Not that anybody who has ever heard Yariv Aloni and the Greater Victoria Youth Orchestra would have had any qualms about Sunday's programme, which closed with Brahms' Symphony No.2. These hands are as far from being the wrong ones as can be imagined and, in the event, the symphony seemed, if anything, rather short.
This Brahms 2 was not one of those performances in which every tempo, every detail seemed perfect judged; it may not be the only way to play the music, but it certainly seemed so at the time.
The symphony's opening was beautifully textured, the development section made it clear that this is serious music, and there was considerable inner detail - in, for example, the violas - which I had never noticed before.
The remaining movements flew by (not literally), with a wealth of detail and some beautiful playing from all sections - what a fine incarnation of the orchestra this is! - all leading, inevitably, to a blazing final coda, which brought a well-deserved storm of applause.
The first half of the programme featured two exceptional members of the orchestra in solo rôles.
One might confuse the opening few bars of Prokofiev's Violin Concerto No.1 with those of the Sibelius concerto: shimmering viola tremolandos supporting a lyrical solo entry.
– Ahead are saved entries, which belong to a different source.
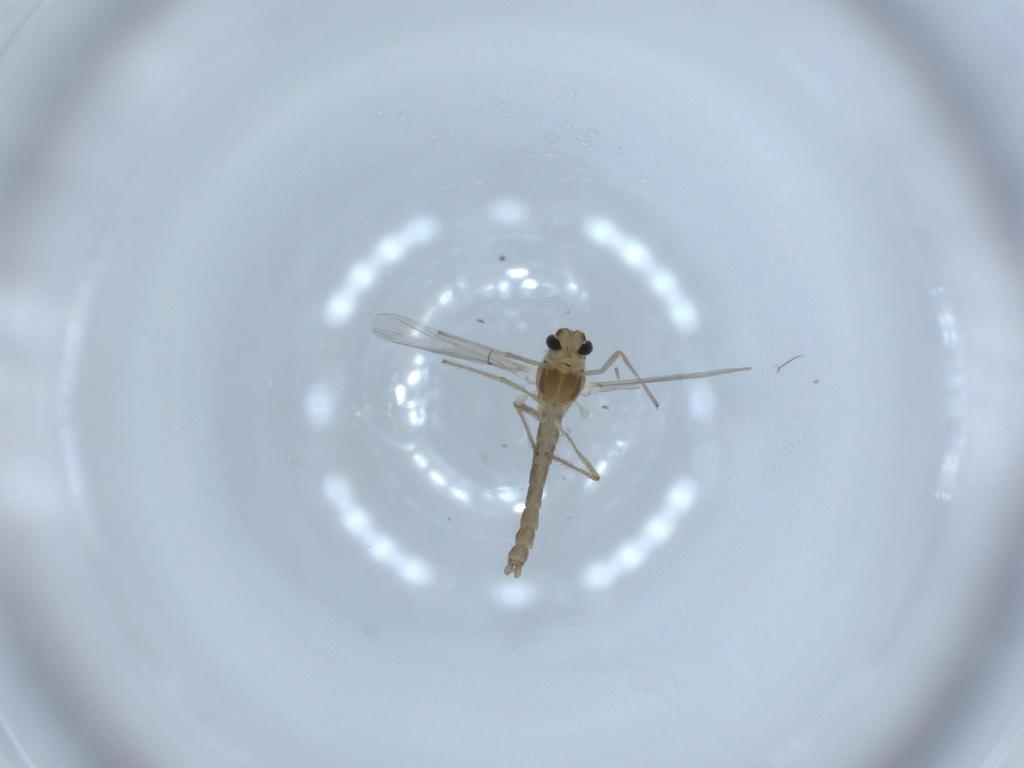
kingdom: Animalia
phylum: Arthropoda
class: Insecta
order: Diptera
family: Chironomidae
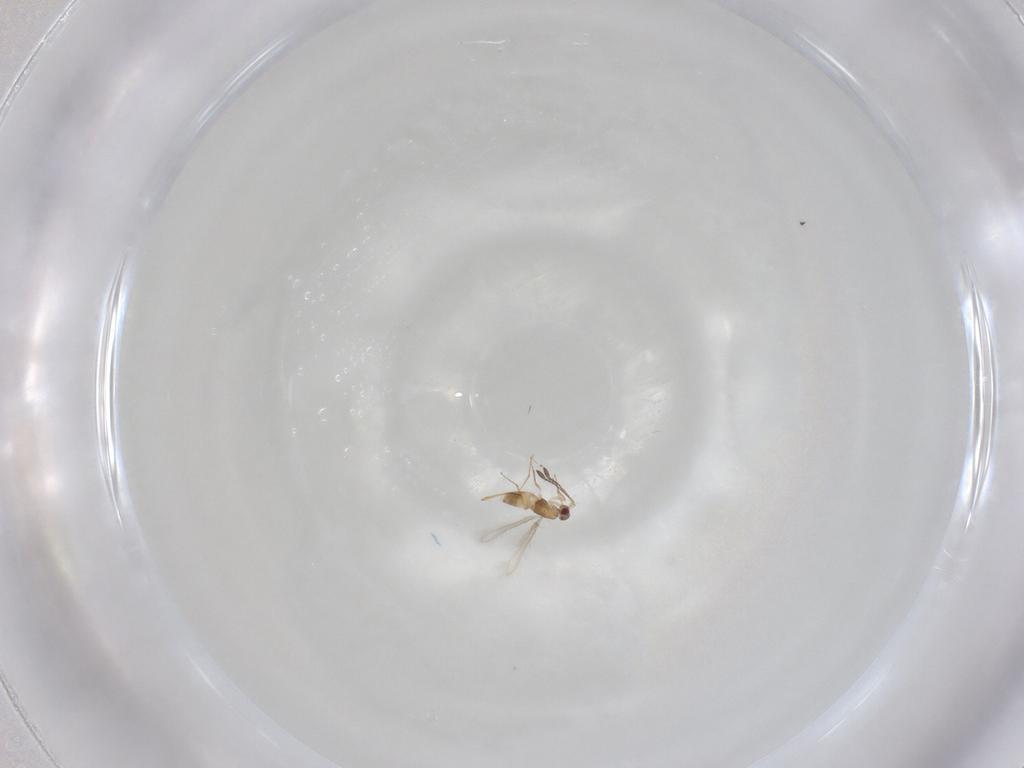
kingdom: Animalia
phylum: Arthropoda
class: Insecta
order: Hymenoptera
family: Mymaridae
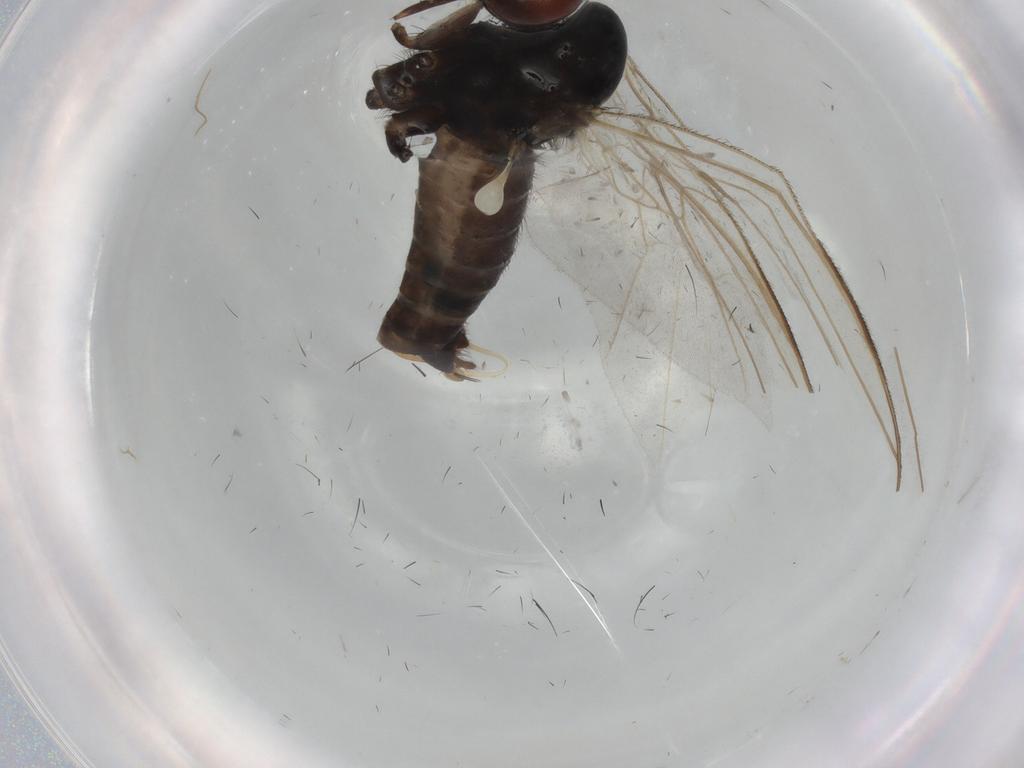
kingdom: Animalia
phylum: Arthropoda
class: Insecta
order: Diptera
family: Empididae
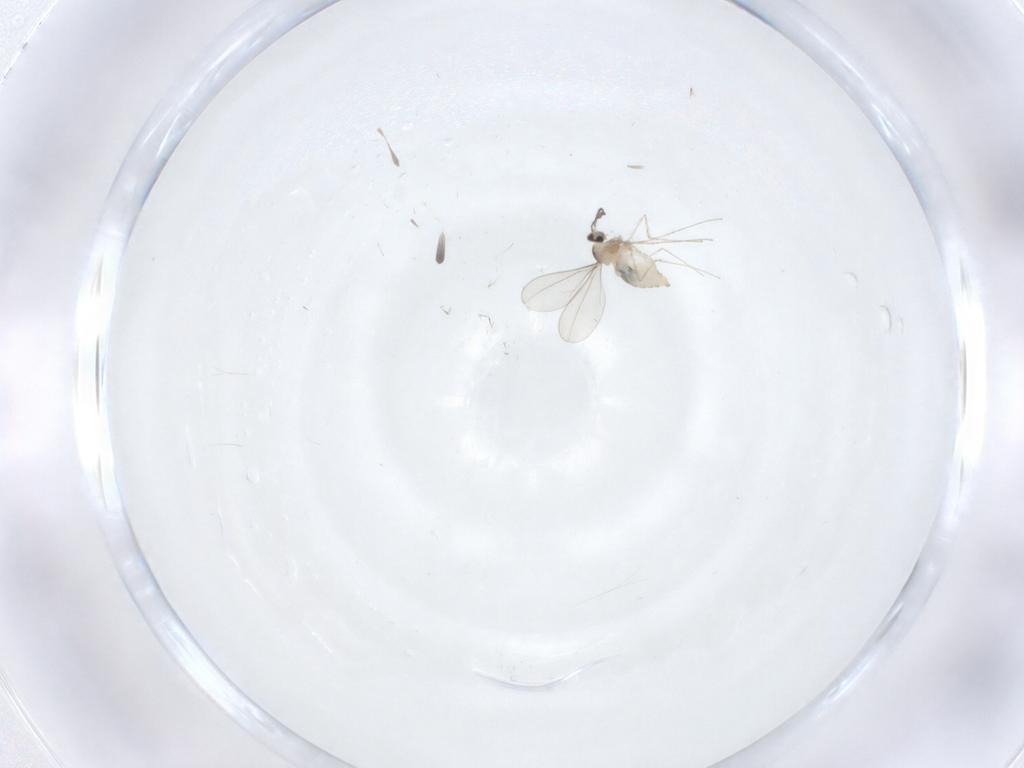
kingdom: Animalia
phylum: Arthropoda
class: Insecta
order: Diptera
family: Cecidomyiidae
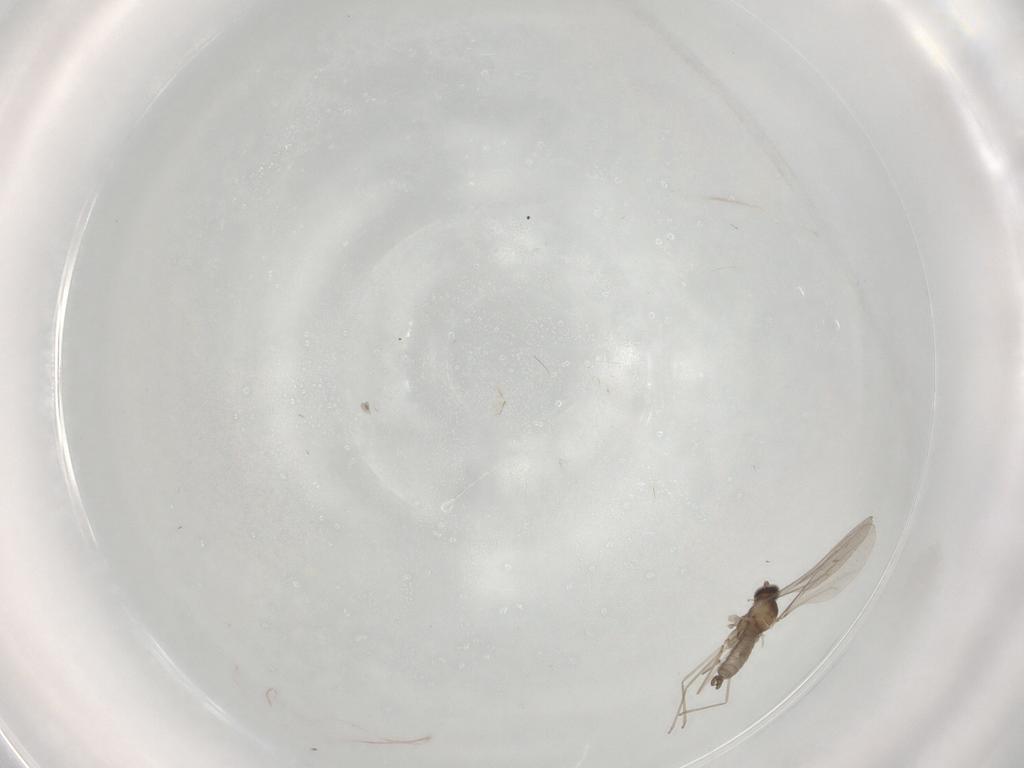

But a few more bars, with their angular melodic lines, reveals the true composer.
Eehjoon Kwon, normally the orchestra's concertmaster (a rôle she resumed for the Brahms) played exceptionally, from her initial, confident entry to the closing bars; her tone was lovely and her way with the music most convincing. As was the accompaniment, Aloni adroitly managing the tempo changes, the orchestra producing a rich, full sound.
I must admit my primary interest in Launy Grøndahl was as a conductor (his pioneering 1951 account of Nielsen's "Inextinguishable" Symphony remains, in many ways, unsurpassed).
It turns out that he was a fine composer as well and his Trombone Concerto is surely worth more than the very occasional outing.
The work opens with a fairly abrupt gesture - throughout the piece there were at least nods in the direction of Nielsen - followed by a perhaps surprisingly lyrical solo. Liam Caveney proved the master of the concerto, a most attractive work. He displayed a fine attractive, mellow tone and marvellously agile technique.
The Greater Victoria Youth Orchestra and its Music Director continue to go from strength to strength.